Summer Solstice and a beautiful day, although I couldn't persuade Malcolm to dance naked around the garden with a set of antlers attached to his head at sunrise this morning! Probably just as well, don't want to scare the neighbours!
Back to our holiday and there were many, many birds all around in Newquay. The most obvious and vocal were the Herring Gulls (Larus argentatus). We were treated to the sight of a family of these large gulls on the roof tops opposite our hotel room including two parents and three chicks.
The chicks were forever chasing their parents around the roof as soon as they arrived, in the hope that a regurgitated meal was imminent! A closer look at the Herring Gulls was afforded us at the harbour area as they congregated for a taste of fish discarded by the fishermen. What a gorgeous looking bird it is when looked at closely.  This is a large sized picture, so please click on it and enlarge the picture to get the best image.
The Herring Gulls were joined on the beaches by the largest gull to be found in the British Isles, the Great Black-Backed Gull (Larus marinus). A truly magnificent bird with a wingspan up to nearly 6ft and a formidable reputation for taking and eating other birds, mammals, fish and almost anything else it can get it's beak on. They are large enough to swallow a Puffin or a small duck whole and can even manage to gulp down young rabbits in one. This one was preoccupied with a Spotted Dogfish (Scyliorhinus canicula) on the beach at the harbour.
A much smaller bird was to be found flitting about the scrub by the sea near the Fistral Beach. The Stonechat family (Saxicola rubicola) was making a lot of noise as they searched for insects to feed to their youngsters. This male bird was particularly beautiful.

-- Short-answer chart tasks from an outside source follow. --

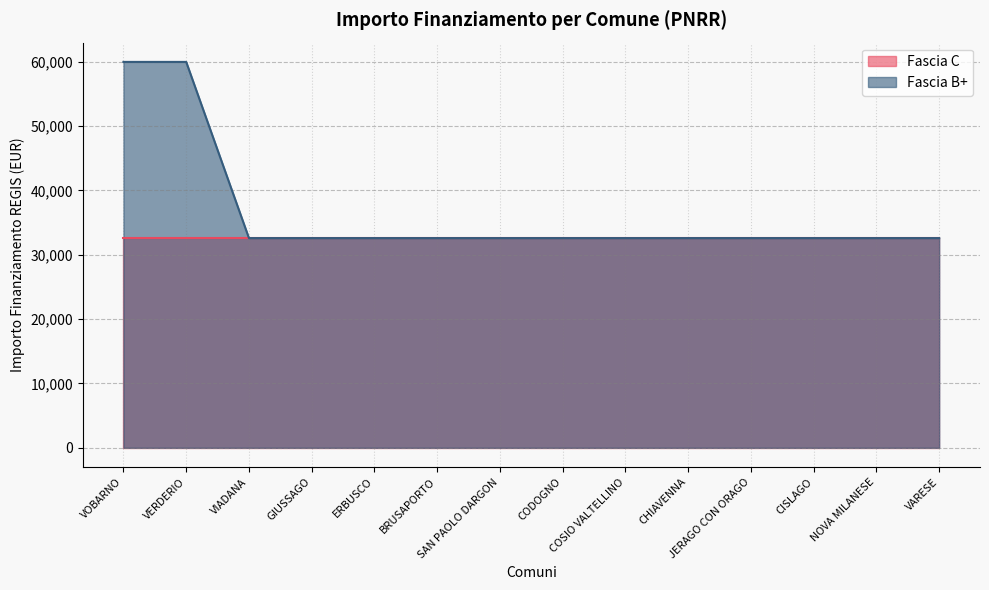

At which category does the chart reach its minimum across all series?

VIADANA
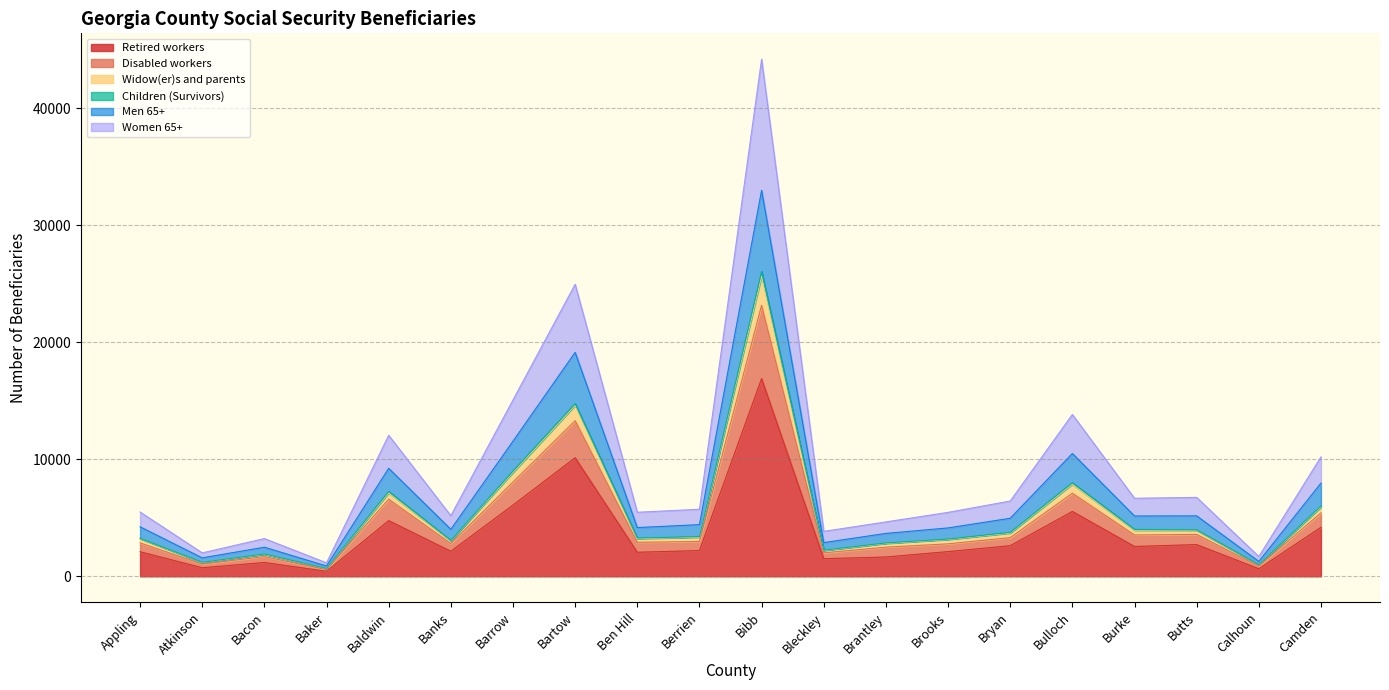

At which category is the sum across all series the highest?

Bibb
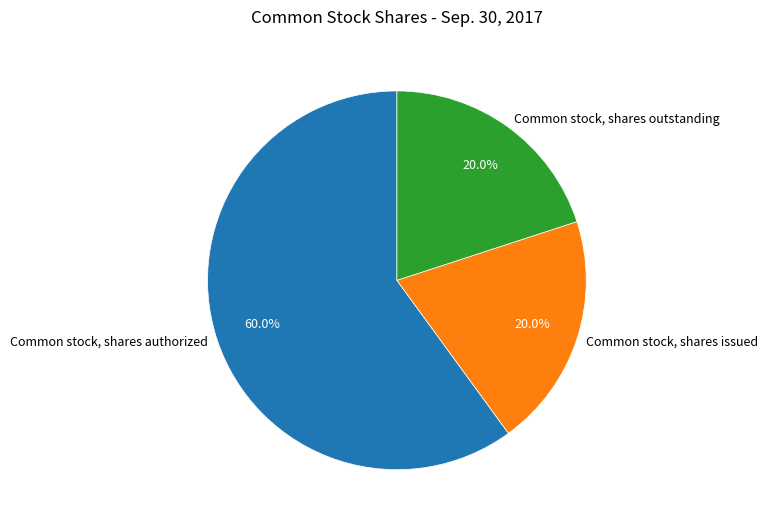

What is the largest slice in the pie chart?

Common stock, shares authorized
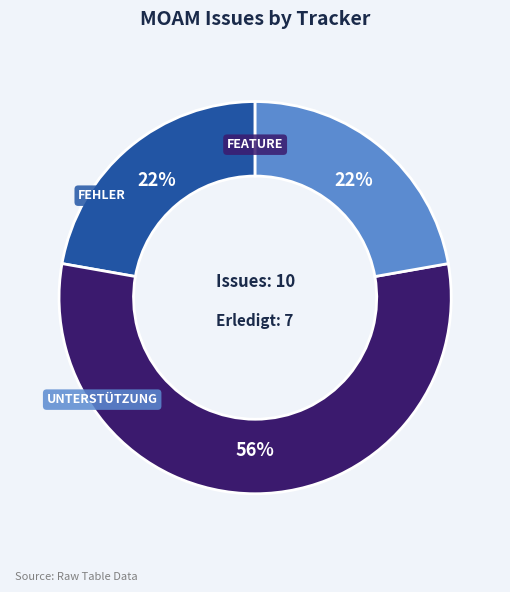

Does any single category account for the majority?

Yes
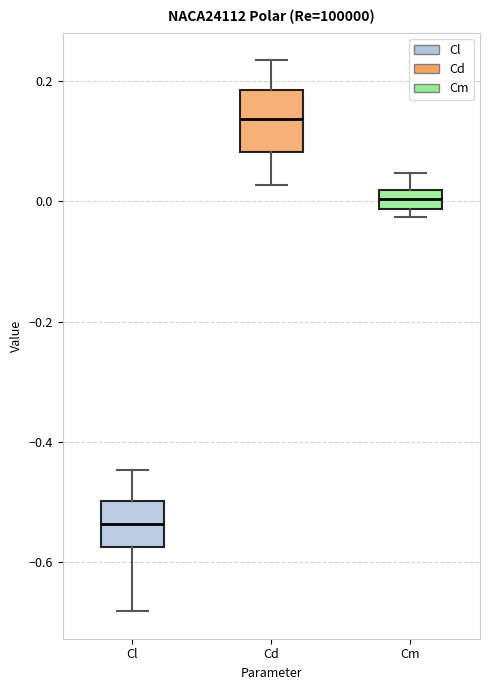

Comparing the boxes themselves (not the whiskers), which one is the tallest?

Cd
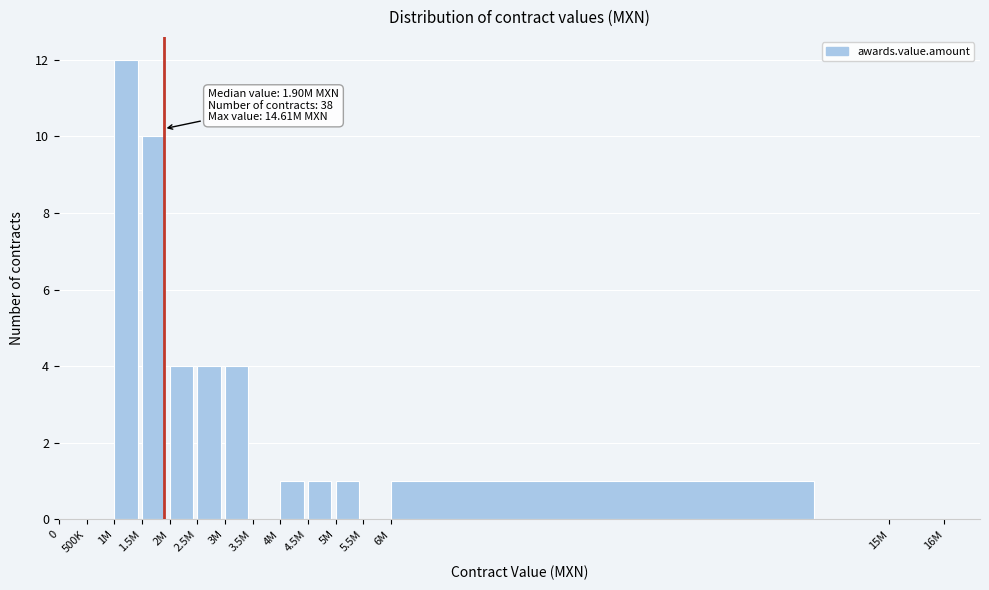

Reading right to left, what are all the values shown in this chart?

15M=0	6M=1	5.5M=0	5M=1	4.5M=1	4M=1	3.5M=0	3M=4	2.5M=4	2M=4	1.5M=10	1M=12	500K=0	0=0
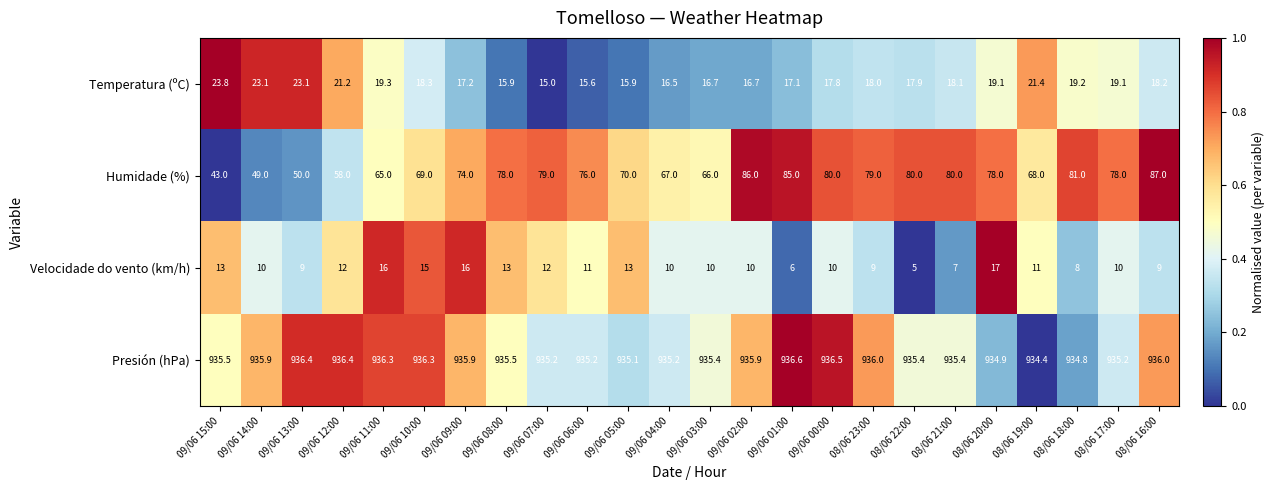

What is the approximate value of Humidade (%) at 08/06 19:00?

68.0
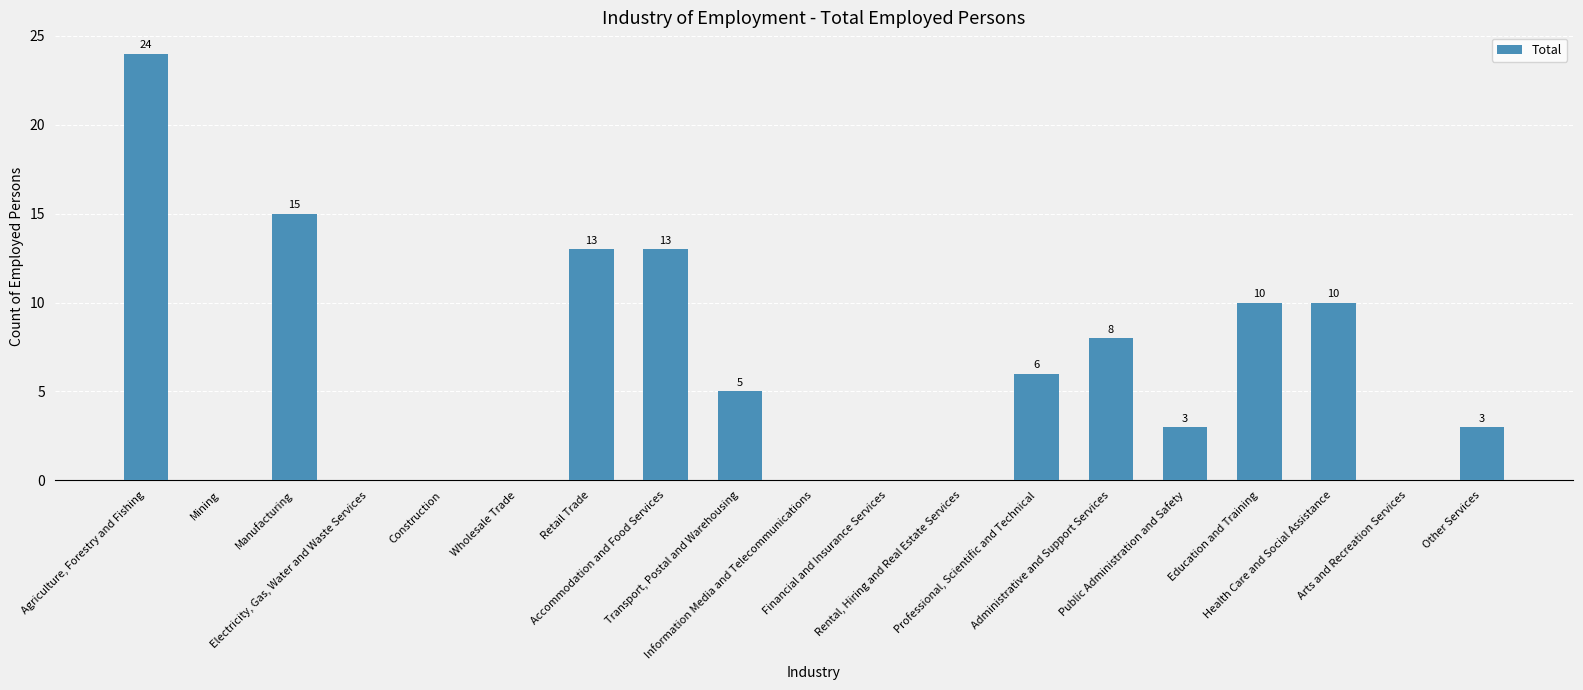

What is the sum of all values?

110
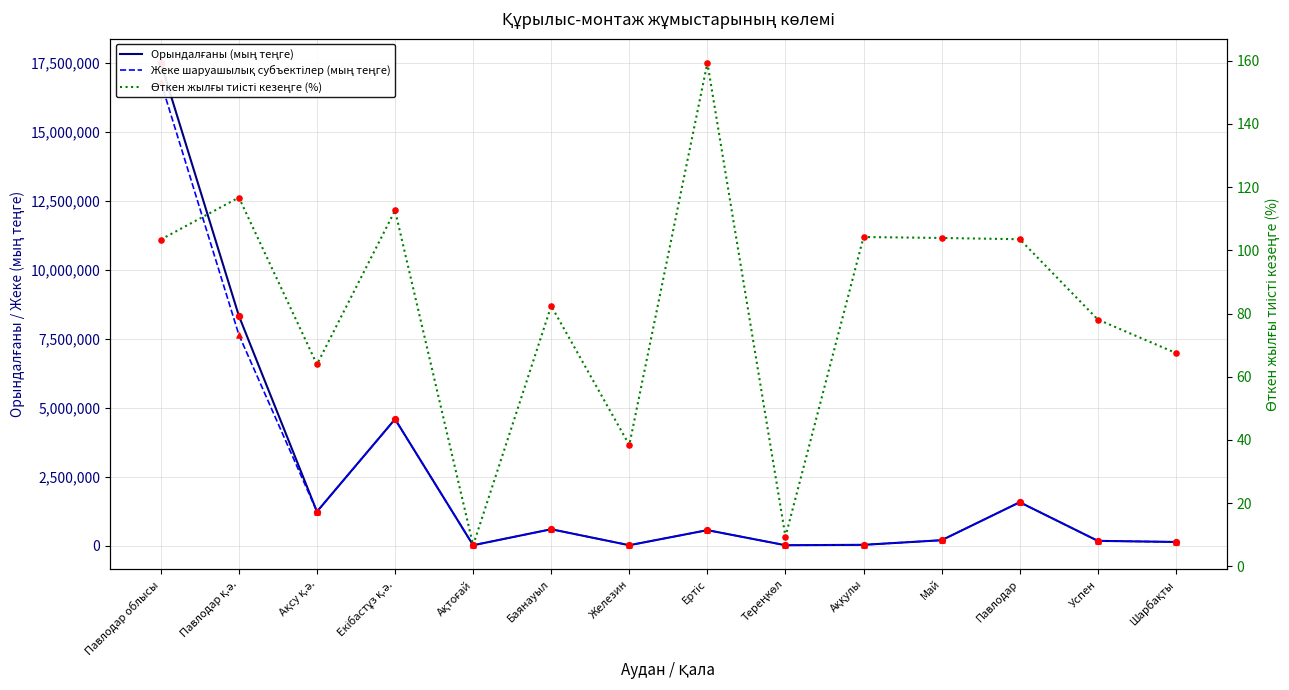

Is the value of Орындалғаны (мың теңге) at Баянауыл greater than the value of Өткен жылғы тиісті кезеңге (%) at Ақсу қ.ә.?

Yes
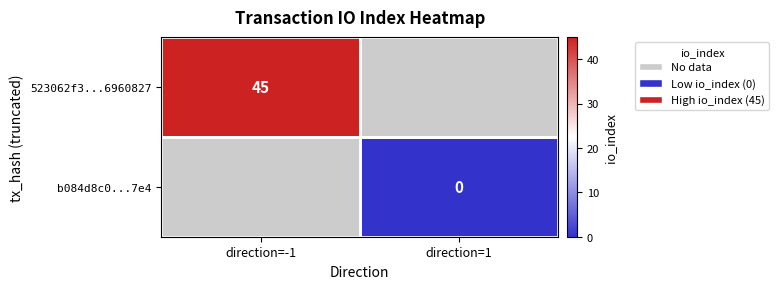

The value of 523062f3...6960827 at direction=-1 is 74. True or false?

False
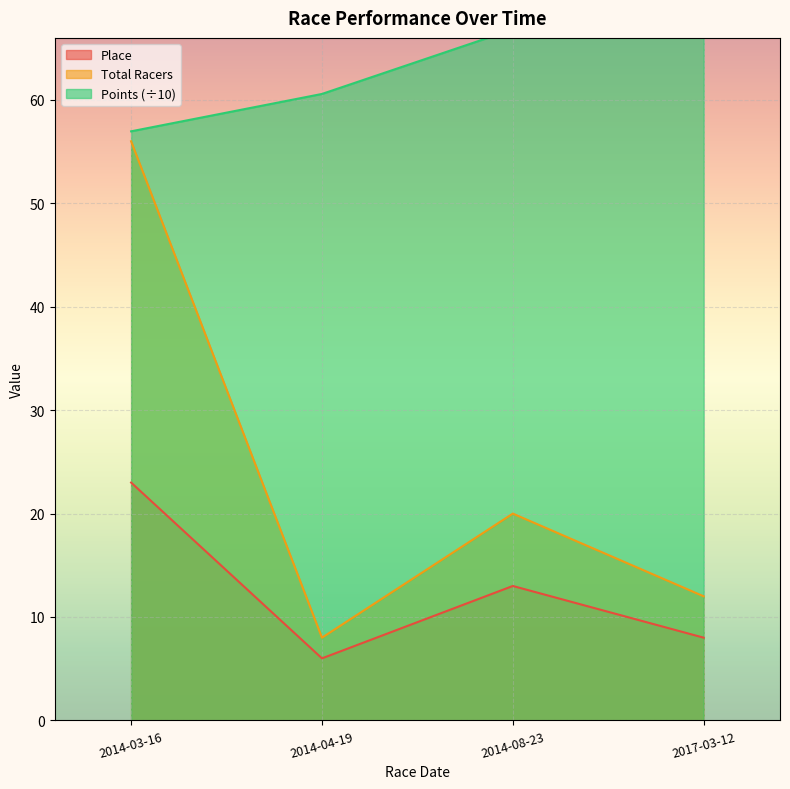

What is the label of the 1st point from the right?

2017-03-12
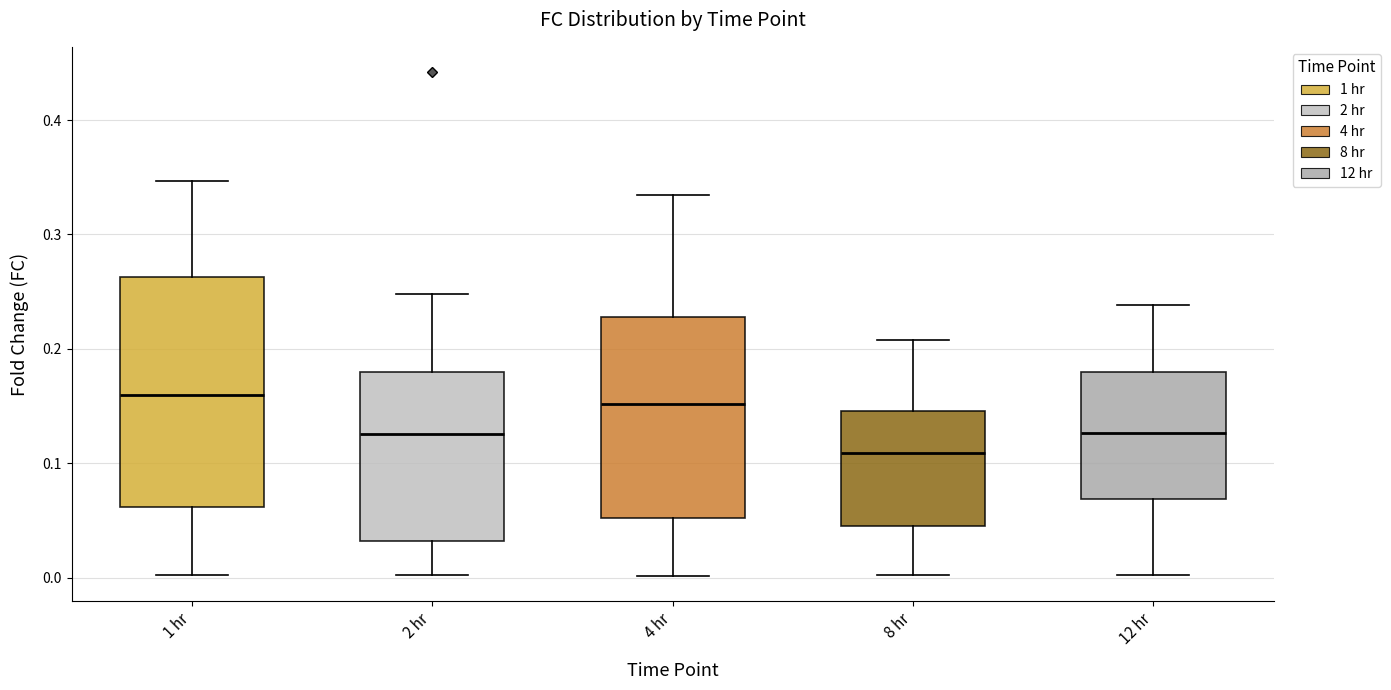

Reading left to right, transcribe this box plot: for each box, give where its median line is, the range the box spans, and where its two whiskers end, as read against the y-axis. The values are not printed on the chart, so give them approximately, as read against the axis.

1 hr: median 0.16, box 0.06 to 0.26, whiskers 0.00 to 0.35
2 hr: median 0.13, box 0.03 to 0.18, whiskers 0.00 to 0.25
4 hr: median 0.15, box 0.05 to 0.23, whiskers 0.00 to 0.33
8 hr: median 0.11, box 0.05 to 0.15, whiskers 0.00 to 0.21
12 hr: median 0.13, box 0.07 to 0.18, whiskers 0.00 to 0.24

Lastly and back to the large birds. This time a family of Ravens (Corvus corax) feeding on goodness knows what on the beach as they rummaged through the seaweed. The young were about the same size as the adults and quite capable of feeding themselves, but it didn't stop them begging from their parents.

Sunday, 20 June 2010


It's always a treat to do a little 'rock-pooling' when at the beach. Nowhere is this more productive than around the rocky coasts of the West Country. Along the cliff bottoms at Newquay, we found these small, red, glossy jelly-like blobs just clear of the water.
It isn't until the water level rises and they are once more submerged, that they reveal their true identity...
These are Beadlet Anemones (Actinia equina) and is very well adapted to life in the rock pools, an environment which can be very harsh. The water becomes more and more salty as it evaporates and it gets warmer and warmer in the sunshine, then, suddenly the tide comes back in and a wave inundates the pool which immediately reduces the salinity and the temperature. Not an easy place to live. This Anemone seemed to be busy devouring a small jellyfish..
Among the Mussels clinging to the rocks, were a few Dog Whelks (Nucella lapillus). These molluscs are predatory and feed on the Mussels by boring holes through their shells with a specialised, rasping radula (a tongue-like structure) before eating the soft bits within.
Also looking for a feed, was the largest breeding seabird to be seen around British Isles. The Gannet (Morus bassanus, formerly Sula bassana) is an impressive bird with a wingspan of up to 6ft, a formidable bill and an orange-tinted head. It is even more impressive as it dives for fish from a great height, folding it's wings back as it enters the water at about 60 MPH. This lone bird was circling around looking for fish as we enjoyed the view and the sunshine, sitting on a bench overlooking the Fistral Beach. Nothing better!